Food Labels: How To Read Them Without Being Tricked

As a health-conscious consumer, you may rely on food labels to inform you of what you put into your body. While it’s good practice to always read food labels, it may discourage you to learn that labels aren’t always transparent. Many labels are purposely complex — and spare — so as to hide the true nutritional value (or lack thereof) of the products within the packaging. So that you don’t fall victim to misrepresentations, it may be worth your while to learn how to interpret food labels accurately. Below are a few tips to help you out.  

Always Check the Serving Size

If you rely on food labels to tell you how much of any given ingredient is in a certain product, it’s crucial that you don’t rely on the numbers alone. First, check out the serving size information.

Most packaged foods contain more than one serving. For instance, a can of soup typically contains two servings. A box of Cheez-Its contains 12 servings. You can generally find both the serving size and the number of servings per container at the top of the food label. The nutritional values listed next to each ingredient apply to each serving, not the entire container. So, if a serving size of soup is half a can and you eat the whole can, you consume twice the amount of calories, fat and nutrients listed on the label.

Double Check the Calorie Count

In addition to highlighting serving size, most food labels like to draw attention to calorie counts. Because calories provide a measure of energy you gain from a serving of food — and because they directly contribute to weight goals — many health-conscious consumers strive to control the number of calories they consume on a daily basis. If you’re one such consumer, compare the advertised calorie count with the serving size. If a package asserts that the contents within contain 120 calories but the container contains 4 servings, the actual calorie count is 480.

Calculate % Daily Value

The % daily value refers to the percentage of the daily value of nutrients that each serving contains.

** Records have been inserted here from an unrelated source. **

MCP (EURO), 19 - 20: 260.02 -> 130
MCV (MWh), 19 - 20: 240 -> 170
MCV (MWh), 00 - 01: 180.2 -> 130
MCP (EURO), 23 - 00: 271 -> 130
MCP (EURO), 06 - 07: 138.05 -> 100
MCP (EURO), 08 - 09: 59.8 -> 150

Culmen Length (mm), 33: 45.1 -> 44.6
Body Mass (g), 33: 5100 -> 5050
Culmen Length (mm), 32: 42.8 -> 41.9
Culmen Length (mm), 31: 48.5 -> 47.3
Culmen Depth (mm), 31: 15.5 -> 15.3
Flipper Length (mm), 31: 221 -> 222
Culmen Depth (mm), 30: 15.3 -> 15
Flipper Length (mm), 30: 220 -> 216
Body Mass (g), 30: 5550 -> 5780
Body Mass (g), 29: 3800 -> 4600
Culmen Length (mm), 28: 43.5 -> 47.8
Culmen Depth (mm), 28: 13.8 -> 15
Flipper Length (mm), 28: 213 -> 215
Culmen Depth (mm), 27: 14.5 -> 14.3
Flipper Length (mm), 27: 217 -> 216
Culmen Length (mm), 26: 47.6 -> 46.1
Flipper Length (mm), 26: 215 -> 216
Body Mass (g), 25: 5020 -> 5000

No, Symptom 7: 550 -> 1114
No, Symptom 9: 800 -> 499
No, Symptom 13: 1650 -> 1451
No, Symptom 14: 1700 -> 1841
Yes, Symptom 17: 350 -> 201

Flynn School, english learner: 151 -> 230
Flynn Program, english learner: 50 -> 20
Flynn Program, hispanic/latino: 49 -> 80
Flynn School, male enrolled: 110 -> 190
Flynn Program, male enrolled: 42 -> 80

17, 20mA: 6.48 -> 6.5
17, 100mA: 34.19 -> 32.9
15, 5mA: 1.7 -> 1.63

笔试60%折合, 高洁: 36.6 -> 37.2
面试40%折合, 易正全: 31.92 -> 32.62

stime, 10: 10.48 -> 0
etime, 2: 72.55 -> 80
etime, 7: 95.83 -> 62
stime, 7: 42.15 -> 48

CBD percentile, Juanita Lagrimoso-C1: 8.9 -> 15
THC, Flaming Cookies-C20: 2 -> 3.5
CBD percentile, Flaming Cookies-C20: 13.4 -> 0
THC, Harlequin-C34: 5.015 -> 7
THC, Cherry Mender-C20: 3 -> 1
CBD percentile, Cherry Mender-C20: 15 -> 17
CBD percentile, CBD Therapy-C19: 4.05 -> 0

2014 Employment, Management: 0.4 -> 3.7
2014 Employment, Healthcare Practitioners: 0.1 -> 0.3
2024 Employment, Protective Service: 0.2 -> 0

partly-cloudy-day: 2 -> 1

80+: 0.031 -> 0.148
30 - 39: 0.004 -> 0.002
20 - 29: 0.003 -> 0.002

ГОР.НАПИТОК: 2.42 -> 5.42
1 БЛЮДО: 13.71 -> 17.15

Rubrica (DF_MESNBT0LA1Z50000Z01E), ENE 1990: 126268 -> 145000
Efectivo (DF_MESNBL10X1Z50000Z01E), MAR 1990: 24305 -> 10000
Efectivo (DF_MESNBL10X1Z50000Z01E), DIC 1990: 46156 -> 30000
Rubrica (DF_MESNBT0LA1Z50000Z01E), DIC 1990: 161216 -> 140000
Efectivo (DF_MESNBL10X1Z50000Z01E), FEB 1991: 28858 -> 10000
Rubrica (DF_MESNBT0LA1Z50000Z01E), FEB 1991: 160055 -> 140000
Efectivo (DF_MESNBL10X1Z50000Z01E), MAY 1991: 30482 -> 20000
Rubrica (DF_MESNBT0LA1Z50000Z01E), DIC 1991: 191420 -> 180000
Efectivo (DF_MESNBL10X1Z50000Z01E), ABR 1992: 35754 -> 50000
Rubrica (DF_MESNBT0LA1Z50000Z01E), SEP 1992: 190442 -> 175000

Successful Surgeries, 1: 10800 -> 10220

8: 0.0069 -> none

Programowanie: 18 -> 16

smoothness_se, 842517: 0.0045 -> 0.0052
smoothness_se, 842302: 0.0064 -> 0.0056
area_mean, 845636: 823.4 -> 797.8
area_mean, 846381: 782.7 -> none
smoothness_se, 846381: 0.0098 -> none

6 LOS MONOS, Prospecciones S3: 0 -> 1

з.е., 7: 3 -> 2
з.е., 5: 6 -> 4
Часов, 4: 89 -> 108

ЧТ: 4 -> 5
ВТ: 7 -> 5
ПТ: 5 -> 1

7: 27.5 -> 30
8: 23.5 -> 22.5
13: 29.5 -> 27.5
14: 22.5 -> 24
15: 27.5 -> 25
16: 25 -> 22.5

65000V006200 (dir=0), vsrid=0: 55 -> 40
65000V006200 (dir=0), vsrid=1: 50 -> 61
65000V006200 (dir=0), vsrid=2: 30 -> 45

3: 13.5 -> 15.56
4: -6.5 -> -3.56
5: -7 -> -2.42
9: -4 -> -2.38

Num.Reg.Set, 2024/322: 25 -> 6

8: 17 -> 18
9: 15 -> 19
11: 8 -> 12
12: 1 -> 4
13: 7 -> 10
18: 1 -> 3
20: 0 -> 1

More specifically, these values tell you how much a food or beverage contributes to your daily diet. The DVs are merely recommendations for how much of a particular ingredient you should consume or not exceed each day and are based on a 2,000-calorie-per-day diet. For example, if a food contains 3% cholesterol, it provides 3% of the total amount of cholesterol a person who needs 2,000 calories a day should consume.

The DV percentages can help you assess just how nutritional or non-nutritional a food or beverage is. DVs of 5% or less are low in nutrients. DVs of 20% or more, on other hand, have a high nutrient count per serving. That said, whether a food is good for you depends on which ingredients have high DVs. Foods with high % daily values of vitamin D, iron, calcium, fiber and potassium are nutritious. Foods that are high in sodium, saturated fats and added sugars, however, are not.

Ignore Front-of-Box Labels

If you take anything away from this article, let it be this: Ignore all the claims and assertions on front-of-box labels. Front labels are not regulated and often use misleading — and sometimes downright false — health claims to lure health-conscious consumers into making impulse purchases. If you think you are above falling for these tactics, know that research indicates that front-of-box health claims convince an overwhelming majority of people to purchase a product.

Manufacturers are tricky with their food labels. If you are serious about building and maintaining a healthy lifestyle, you need to outsmart them by learning how to read labels accurately.